**Source excerpt**
3. A person may not, without the approval of the director of the department of corrections, knowingly disclose the identity of a current or former member of an execution team or disclose a record knowing that it could identify a person as being a current or former member of an execution team. Any person whose identity is disclosed in violation of this section shall:
(1) Have a civil cause of action against a person who violates this section;
(2) Be entitled to recover from any such person:
(a) Actual damages; and
(b) Punitive damages on a showing of a willful violation of this section.
4. Notwithstanding any provision of law to the contrary, if a member of the execution team is licensed by a board or department, the licensing board or department shall not censure, reprimand, suspend, revoke, or take any other disciplinary action against the person's license because of his or her participation in a lawful execution. All members of the execution team are entitled to coverage under the state legal expense fund established by section 105.711 for conduct of such execution team member arising out of and performed in connection with his or her official duties on behalf of the state or any agency of the state, provided that moneys in this fund shall not be available for payment of claims under chapter 287.]
[546.730. A judgment of death must be executed within a correctional center of the department of corrections; and such execution shall be under the supervision and direction of the director of the department of corrections.]
[546.740. The chief administrative officer of the correctional center, or his duly appointed representative shall be present at the execution and the director of the department of corrections shall invite the presence of the attorney general of the state, and at least eight reputable citizens, to be selected by him; and he shall at the request of the defendant, permit such clergy or religious leaders, not exceeding two, as the defendant may name, and any person, other than another incarcerated offender, relatives or friends, not to exceed five, to be present at the execution, together with such peace officers as he may think expedient, to witness the execution; but no person under twenty-one years of age shall be allowed to witness the execution.]
[546.750. After the execution the chief administrative officer of the correctional facility shall make a return upon the death warrant to the court by which the judgment was rendered, showing the time, mode and manner in which it was executed.]
[546.800. If, after any female convict shall be sentenced to the punishment of death, the officer having charge of her person shall have reason to suspect that she is pregnant, he shall in like manner summon a jury of six persons, not less than three of whom shall be physicians, and shall give notice thereof to the prosecuting attorney of the county where such criminal proceedings originated, or to the circuit attorney of the city of St. Louis, if such criminal proceedings originated in that city, who shall attend, and the proceedings shall be had as provided.]
[546.810. The inquisition shall be signed by the jury and the officer in charge of such convict, and if it appear that such female convict is pregnant with child, her execution shall be suspended and the inquisition shall be transmitted to the governor.]
[546.820. Whenever the governor shall be satisfied that the cause of such suspension no longer exists, he shall issue his warrant, appointing a day for the execution of such convict, pursuant to her sentence; or he may, at his discretion, commute her punishment to imprisonment in the penitentiary for life.]
[565.005. 1. At a reasonable time before the commencement of the first stage of any trial of murder in the first degree at which the death penalty is not waived, the state and defendant, upon request and without order of the court, shall serve counsel of the opposing party with:
(1) A list of all aggravating or mitigating circumstances as provided in subsection 1 of section 565.032, which the party intends to prove at the second stage of the trial;
(2) The names of all persons whom the party intends to call as witnesses at the second stage of the trial;
(3) Copies or locations and custodian of any books, papers, documents, photographs or objects which the party intends to offer at the second stage of the trial. If copies of such materials are not supplied to opposing counsel, the party shall cause them to be made available for inspection and copying without order of the court.

**Data excerpts**
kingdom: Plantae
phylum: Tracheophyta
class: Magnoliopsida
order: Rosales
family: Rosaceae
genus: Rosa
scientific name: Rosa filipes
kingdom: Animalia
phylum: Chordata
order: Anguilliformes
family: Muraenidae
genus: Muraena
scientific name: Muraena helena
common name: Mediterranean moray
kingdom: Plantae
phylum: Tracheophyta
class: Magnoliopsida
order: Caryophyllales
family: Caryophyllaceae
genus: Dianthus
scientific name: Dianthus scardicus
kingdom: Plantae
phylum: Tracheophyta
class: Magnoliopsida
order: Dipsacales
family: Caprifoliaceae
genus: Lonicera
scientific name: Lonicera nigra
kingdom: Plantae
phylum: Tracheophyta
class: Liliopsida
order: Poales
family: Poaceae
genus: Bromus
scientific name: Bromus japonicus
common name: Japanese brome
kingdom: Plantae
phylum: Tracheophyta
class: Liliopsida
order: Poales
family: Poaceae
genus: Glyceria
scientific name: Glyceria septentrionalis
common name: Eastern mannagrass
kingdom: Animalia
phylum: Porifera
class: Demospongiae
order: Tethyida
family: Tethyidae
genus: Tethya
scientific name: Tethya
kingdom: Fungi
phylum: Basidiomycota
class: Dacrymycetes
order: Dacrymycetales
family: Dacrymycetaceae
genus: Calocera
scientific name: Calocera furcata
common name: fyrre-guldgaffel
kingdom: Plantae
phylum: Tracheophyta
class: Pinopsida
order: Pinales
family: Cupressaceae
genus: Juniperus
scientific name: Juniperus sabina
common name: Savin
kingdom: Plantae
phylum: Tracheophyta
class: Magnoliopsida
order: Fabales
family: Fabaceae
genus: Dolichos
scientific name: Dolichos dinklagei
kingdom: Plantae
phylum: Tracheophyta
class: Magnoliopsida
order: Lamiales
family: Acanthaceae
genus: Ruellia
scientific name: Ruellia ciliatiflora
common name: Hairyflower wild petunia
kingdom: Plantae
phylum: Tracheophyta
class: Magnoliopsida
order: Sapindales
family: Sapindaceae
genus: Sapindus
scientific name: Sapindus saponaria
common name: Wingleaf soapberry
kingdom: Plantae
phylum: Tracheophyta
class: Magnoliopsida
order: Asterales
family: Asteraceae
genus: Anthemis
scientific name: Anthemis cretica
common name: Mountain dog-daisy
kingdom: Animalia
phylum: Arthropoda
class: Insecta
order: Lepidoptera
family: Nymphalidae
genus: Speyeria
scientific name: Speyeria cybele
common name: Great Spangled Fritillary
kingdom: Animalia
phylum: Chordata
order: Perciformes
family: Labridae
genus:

**Instructions**
(a) Decide whether each statement agrees with the statute excerpt, answering yes or no and quoting the words of the excerpt that settle it. (i) Punitive damages for disclosing an execution team member's identity require a showing of a willful violation. (ii) A person aged eighteen may be allowed to witness an execution. (iii) The jury summoned when a sentenced female convict is suspected to be pregnant has six persons, at least three of them physicians.
(b) Reproduce word for word the part of the statute excerpt that opens with the words containing "3. A person" and closes with "of this section.".

**Solutions**
(a)
(i) Yes: "Punitive damages on a showing of a willful violation of this section."
(ii) No: "no person under twenty-one years of age shall be allowed to witness the execution."
(iii) Yes: "summon a jury of six persons, not less than three of whom shall be physicians"

(b)
3. A person may not, without the approval of the director of the department of corrections, knowingly disclose the identity of a current or former member of an execution team or disclose a record knowing that it could identify a person as being a current or former member of an execution team. Any person whose identity is disclosed in violation of this section shall:
(1) Have a civil cause of action against a person who violates this section;
(2) Be entitled to recover from any such person:
(a) Actual damages; and
(b) Punitive damages on a showing of a willful violation of this section.